November 21, 2013

FIELD WORK: Frances Richard

On the occasion of Mark di Suvero at Crissy Field, SFMOMA curator of public programs Frank Smigiel and poet and playwright Kevin Killian co-organized a small chapbook of poetry, beautifully hand-produced by Andrew Kenower and Lara Durback. We are posting selections from FIELD WORK on Open Space throughout the fall.

Composite Emptiness
Frances Richard

About a container ship. As structured
composite emptiness with interstitial
walls, a heavy floating

massively expensive emptiness, as a regularized
concealment-honeycomb or tabulated
grid-belly of group need. Stacked

need. I reimplore

the upper and lower language, I put
“emptiness” in scare quotes but this barely
addresses the us-ness

of a group, of minute plastic and metallic
things, of t-shirts, amalgams, copper wires perfectly
soldered and thinner than a hair.  Of pulses

that are money and floating or positing
separate-yet-fused bodies of ultra-not-
based-on-anything but we figured

out how to make it and to need
what we can make. Gathering “we”
from under the curved horizon meltingly

made silver, of droplets of summer-afternoon
fog made of ocean. Of Styrofoam, of
fireworks, steel, satellite, of money. Admit also

need is not wrong. Composite, skillfully
contained, able to float its very heavy body, empty, steered
across vast turbulent deep changeably

silver intervening… wilderness
of language mirrors. Standing here chilly
in a light jacket on the windswept side or

edge as Hanjin then Cosco ships
enter the bay. Trying to watch continuously, attentively, their
serene apparently-hardly-moving juggernaut

toward the port where temporary wholes
are disassembled. Fog lightly
undoes mid-distance edges. About “these natural

eye-filling patterns.” “A proposition is a picture
of a structure.” About “the need
for resolution-by-paradox” or “(examination

by exhaustion)”



About a similarly ethereal pronoun-free
zone, as if I might be standing
slightly between reflections of myself in this

fog-silvery field below onramp construction, adjacent
to the engineered saltmarsh, uneven
drop-off of the continental body, landscape

pushed again through the sieve of
language but language is “that unpitying
material.” As if the ships

pixelated in the fog.

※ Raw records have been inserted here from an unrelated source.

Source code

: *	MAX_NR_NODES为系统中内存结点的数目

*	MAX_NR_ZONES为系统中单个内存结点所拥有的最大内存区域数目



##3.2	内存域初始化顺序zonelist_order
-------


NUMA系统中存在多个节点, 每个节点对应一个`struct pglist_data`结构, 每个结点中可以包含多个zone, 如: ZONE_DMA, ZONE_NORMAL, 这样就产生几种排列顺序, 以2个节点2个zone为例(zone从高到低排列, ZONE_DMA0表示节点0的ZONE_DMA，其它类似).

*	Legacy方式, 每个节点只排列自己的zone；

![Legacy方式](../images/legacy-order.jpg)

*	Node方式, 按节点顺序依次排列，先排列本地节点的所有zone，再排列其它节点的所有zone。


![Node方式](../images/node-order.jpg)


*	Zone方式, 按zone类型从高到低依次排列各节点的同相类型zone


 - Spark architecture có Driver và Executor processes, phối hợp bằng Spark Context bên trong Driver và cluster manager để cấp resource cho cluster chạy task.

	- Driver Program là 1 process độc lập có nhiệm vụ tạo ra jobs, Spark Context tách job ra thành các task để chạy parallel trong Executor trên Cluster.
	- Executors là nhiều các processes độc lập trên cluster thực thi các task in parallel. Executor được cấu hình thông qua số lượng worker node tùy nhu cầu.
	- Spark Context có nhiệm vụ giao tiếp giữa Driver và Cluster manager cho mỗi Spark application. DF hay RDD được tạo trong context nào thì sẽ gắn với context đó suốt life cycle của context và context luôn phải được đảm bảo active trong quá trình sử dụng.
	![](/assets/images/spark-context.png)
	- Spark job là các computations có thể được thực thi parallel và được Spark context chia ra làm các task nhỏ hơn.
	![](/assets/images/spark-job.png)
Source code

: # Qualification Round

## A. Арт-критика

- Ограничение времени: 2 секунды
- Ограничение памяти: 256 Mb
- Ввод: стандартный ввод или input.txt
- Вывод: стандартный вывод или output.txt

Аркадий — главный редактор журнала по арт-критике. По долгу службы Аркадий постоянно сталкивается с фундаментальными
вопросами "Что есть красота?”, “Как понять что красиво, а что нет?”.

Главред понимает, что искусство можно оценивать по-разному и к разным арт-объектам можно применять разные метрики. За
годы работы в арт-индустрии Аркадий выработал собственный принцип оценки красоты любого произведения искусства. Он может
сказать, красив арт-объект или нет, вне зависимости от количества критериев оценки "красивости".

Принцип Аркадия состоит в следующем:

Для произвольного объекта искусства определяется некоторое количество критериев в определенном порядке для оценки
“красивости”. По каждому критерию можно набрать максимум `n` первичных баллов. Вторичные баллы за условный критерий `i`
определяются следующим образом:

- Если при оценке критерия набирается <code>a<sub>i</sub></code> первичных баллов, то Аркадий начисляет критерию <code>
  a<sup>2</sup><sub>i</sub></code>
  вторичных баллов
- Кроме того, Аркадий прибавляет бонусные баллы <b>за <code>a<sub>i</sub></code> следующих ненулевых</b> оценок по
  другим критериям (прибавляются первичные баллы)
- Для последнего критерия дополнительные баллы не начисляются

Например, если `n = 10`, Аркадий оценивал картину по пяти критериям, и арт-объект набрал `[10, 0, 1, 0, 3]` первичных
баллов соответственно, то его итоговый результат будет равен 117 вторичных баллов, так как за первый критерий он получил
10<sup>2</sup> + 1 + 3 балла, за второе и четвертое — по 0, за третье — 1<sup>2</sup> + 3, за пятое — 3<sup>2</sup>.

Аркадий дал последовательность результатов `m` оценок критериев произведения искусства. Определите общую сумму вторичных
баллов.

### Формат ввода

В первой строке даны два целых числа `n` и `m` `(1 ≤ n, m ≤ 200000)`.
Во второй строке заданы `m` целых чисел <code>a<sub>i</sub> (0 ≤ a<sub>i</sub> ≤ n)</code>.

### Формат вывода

As if the view dissolved not
as I look, not as I am made of it and
co-dissolving, but as “the special-case rareness

basic to the ego is nullified.” As similar
to what should be filled in “as double-unbounded
infinity (off to the left, off to the right)” but also simply

similar. About the littoral

between high- and low-water marks, where some far-traveled
garbage washes up. Its inks
leach particle by particle into the waters

to be transduced as neural signals for the curved
“we,” as our permeable group absorbs the smoothed
bleached washed-up garbage-body minus

particles we all also absorb. A container ship
as a “play-flex,” a “myth pattern.” A need
for co-dissolving stacked up, slipping

past. Or “a probability mesh surrounds

every event—”


Phrases in quotation marks are borrowed from Mark di Suvero, Dreambook (University of California Press, 2008).

Frances Richard is the author of Anarch. (Futurepoem, 2012), The Phonemes (Les Figues Press, 2012), and See Through (Four Way Books, 2003), as well as the chapbooks Shaved Code (Portable Press at Yo-Yo Labs, 2008) and Anarch. (Woodland Editions, 2008). She writes frequently about contemporary art and is co-author, with Jeffrey Kastner and Sina Najafi, of Odd Lots: Revisiting Gordon Matta-Clark’s “Fake Estates” (Cabinet Books, 2005). She has been a visiting scholar at the Canadian Centre for Architecture, and is the recipient of a Creative Capital/Warhol Foundation Arts Writers Grant and a research grant from the Graham Foundation. Currently she teaches at the California College of the Arts in San Francisco.